[Start of section]

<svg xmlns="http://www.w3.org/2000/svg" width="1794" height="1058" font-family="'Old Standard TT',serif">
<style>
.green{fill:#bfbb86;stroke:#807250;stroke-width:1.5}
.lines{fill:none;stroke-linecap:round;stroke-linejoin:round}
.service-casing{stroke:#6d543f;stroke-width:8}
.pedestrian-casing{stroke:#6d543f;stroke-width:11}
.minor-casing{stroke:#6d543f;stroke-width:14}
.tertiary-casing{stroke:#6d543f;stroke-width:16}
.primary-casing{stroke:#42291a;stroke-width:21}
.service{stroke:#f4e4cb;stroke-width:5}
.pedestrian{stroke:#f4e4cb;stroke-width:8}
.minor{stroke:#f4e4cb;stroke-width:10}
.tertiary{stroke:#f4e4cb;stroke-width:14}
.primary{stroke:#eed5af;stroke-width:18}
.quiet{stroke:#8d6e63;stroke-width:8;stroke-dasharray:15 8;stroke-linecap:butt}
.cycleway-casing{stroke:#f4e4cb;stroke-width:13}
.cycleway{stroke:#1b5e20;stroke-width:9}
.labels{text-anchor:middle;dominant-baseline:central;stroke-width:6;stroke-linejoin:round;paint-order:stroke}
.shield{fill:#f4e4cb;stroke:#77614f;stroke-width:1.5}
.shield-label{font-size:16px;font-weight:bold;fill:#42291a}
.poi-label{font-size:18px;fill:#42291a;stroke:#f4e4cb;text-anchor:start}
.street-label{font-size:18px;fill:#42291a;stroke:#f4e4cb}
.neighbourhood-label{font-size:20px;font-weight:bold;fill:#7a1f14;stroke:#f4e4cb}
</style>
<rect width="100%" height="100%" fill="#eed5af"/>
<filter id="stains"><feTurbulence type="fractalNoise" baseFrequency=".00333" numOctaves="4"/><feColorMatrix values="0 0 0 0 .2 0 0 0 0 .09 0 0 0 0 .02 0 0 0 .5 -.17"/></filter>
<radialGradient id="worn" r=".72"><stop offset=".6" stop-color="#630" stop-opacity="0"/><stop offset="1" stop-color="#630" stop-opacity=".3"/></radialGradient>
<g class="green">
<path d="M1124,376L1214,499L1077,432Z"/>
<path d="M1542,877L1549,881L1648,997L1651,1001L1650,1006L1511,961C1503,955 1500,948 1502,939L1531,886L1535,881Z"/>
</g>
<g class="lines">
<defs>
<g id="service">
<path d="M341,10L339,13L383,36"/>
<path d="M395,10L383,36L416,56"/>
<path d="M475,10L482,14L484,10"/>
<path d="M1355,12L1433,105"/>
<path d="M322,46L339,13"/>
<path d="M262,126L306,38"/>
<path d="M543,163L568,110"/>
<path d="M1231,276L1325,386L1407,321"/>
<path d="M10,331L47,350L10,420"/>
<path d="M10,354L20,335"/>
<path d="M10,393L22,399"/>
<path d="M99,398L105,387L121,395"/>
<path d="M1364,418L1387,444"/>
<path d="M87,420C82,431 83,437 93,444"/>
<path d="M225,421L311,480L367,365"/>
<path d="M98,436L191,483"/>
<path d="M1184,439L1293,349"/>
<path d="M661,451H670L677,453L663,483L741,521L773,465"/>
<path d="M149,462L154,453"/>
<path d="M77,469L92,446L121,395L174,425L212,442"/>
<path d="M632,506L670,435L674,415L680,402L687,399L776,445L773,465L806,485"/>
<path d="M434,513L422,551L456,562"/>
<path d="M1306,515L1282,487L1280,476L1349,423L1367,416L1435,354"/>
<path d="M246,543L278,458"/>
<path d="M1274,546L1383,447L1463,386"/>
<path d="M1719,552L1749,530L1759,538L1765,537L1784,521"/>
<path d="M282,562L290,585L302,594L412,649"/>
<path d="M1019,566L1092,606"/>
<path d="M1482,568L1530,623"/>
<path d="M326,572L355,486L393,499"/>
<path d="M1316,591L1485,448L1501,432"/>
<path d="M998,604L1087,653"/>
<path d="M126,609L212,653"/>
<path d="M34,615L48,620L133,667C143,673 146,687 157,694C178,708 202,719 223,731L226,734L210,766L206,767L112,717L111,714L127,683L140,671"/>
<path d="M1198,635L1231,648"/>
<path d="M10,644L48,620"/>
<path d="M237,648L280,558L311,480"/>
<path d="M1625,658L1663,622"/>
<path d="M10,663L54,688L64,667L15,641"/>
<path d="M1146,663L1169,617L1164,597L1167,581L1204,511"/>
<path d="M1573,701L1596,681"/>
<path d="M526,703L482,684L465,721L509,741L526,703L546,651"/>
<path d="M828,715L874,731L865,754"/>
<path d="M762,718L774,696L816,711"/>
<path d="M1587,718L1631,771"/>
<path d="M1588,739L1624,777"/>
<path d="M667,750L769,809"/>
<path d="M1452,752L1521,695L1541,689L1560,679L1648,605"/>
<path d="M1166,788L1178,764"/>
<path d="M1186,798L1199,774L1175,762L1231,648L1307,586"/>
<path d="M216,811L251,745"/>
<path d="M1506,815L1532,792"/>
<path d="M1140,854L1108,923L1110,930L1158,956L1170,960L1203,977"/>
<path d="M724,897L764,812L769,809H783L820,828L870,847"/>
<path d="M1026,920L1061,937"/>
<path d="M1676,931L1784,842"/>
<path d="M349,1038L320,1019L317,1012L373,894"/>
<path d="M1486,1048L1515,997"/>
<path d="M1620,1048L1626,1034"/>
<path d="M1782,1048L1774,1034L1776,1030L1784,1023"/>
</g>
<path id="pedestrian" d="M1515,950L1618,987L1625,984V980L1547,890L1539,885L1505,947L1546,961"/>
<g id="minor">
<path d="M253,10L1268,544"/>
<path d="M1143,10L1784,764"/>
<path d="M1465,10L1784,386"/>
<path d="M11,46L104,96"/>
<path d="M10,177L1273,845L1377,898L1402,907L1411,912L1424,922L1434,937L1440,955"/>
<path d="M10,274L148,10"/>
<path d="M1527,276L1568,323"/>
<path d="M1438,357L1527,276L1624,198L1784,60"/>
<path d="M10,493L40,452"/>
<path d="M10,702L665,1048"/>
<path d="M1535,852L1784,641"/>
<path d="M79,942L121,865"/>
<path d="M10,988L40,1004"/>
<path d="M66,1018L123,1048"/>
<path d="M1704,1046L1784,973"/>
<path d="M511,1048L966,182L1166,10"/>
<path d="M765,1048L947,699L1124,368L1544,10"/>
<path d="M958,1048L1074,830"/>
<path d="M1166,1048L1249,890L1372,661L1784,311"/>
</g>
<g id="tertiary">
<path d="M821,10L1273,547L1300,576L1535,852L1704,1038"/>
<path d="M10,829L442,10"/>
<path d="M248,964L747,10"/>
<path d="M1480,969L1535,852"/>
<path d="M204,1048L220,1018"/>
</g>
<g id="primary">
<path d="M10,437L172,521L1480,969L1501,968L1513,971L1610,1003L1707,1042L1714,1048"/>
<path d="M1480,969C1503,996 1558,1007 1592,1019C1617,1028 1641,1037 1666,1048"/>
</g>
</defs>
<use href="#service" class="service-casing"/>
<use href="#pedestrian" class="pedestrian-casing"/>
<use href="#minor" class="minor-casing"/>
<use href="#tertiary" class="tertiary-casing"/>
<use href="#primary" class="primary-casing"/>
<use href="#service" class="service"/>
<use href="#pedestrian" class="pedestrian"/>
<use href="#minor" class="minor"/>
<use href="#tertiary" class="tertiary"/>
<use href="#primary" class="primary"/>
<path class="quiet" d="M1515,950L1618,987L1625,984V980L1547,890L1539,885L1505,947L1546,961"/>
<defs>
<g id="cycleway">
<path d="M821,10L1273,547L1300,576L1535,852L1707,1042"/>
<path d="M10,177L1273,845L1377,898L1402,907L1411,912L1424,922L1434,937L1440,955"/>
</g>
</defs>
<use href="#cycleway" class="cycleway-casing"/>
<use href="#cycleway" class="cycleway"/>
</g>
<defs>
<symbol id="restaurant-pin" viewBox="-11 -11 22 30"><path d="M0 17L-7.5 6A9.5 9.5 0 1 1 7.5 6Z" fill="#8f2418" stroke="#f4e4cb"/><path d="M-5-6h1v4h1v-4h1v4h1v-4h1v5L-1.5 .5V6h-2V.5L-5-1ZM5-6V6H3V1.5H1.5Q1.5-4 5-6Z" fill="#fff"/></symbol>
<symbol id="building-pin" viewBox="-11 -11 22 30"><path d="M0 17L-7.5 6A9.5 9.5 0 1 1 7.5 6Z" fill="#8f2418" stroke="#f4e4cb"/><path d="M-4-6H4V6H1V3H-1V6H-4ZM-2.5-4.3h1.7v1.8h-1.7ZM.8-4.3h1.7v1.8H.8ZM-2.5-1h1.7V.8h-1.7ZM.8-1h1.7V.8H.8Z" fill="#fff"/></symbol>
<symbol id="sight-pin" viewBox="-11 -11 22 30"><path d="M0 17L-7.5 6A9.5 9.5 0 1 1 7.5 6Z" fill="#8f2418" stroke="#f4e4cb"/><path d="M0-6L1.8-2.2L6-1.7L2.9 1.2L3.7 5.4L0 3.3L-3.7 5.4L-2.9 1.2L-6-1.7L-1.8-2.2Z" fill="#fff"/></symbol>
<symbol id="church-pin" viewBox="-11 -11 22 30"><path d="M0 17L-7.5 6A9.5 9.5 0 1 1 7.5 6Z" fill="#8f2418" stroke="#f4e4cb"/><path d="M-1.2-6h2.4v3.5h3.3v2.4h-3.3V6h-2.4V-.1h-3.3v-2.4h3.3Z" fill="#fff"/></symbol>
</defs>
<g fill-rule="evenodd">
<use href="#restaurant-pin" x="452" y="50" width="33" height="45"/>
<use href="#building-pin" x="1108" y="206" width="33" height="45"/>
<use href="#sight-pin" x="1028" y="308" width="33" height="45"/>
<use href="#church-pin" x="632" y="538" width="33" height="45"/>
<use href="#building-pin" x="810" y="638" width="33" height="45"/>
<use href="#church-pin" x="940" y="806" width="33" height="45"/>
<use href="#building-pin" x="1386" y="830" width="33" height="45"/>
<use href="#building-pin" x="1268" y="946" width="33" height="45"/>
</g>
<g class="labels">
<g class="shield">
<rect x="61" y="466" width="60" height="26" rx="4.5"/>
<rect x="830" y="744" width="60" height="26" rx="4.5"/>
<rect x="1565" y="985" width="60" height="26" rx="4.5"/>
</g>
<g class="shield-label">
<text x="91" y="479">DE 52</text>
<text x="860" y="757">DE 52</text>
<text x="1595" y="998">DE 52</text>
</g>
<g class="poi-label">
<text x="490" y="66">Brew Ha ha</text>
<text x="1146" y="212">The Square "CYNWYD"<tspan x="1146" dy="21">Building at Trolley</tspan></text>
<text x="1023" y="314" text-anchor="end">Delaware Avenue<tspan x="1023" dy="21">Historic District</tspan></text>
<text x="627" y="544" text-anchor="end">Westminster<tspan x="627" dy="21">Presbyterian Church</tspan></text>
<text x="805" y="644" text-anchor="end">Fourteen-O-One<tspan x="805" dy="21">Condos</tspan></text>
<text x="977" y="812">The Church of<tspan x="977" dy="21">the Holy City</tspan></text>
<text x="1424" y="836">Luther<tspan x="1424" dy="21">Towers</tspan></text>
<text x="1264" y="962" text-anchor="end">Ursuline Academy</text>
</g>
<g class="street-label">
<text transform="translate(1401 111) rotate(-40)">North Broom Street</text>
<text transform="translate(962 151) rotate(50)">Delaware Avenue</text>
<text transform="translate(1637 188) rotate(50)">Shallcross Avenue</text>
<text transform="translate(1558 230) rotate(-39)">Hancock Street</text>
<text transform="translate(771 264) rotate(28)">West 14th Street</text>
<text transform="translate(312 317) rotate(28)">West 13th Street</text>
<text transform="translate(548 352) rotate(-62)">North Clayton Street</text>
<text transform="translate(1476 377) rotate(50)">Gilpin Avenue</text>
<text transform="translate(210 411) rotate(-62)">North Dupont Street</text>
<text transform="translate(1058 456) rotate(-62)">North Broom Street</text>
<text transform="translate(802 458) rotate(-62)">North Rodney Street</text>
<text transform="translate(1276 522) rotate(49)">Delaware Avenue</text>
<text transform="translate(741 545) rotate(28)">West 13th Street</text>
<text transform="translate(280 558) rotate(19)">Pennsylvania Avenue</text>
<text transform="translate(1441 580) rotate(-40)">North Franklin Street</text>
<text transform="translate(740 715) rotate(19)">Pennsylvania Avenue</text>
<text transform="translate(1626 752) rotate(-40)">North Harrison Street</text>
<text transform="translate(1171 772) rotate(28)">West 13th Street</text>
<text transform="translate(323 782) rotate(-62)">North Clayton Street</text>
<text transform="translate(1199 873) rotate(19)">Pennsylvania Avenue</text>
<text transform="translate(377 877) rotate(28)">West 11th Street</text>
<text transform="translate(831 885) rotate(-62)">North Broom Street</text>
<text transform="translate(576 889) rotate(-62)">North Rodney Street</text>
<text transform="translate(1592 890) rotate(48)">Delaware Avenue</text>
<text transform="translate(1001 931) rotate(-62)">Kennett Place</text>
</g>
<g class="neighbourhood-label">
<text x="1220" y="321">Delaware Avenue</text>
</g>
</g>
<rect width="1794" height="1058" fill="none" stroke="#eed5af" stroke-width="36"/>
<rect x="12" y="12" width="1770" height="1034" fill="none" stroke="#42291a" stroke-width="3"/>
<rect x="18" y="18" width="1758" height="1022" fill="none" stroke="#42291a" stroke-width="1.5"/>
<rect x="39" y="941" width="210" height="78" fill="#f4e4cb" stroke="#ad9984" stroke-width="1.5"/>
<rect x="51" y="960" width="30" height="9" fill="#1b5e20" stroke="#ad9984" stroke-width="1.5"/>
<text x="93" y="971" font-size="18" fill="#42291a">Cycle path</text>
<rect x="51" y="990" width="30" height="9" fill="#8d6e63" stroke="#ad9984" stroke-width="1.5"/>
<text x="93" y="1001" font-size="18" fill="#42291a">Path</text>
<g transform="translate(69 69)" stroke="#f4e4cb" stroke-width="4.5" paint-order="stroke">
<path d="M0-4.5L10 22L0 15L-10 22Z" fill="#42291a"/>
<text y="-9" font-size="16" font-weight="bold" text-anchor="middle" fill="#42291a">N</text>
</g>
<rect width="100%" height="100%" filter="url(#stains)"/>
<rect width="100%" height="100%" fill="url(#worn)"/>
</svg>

[End of section]

» Assigned task: Work out how many lines of the material contain "none". Reply with that number only.

» Answer: 4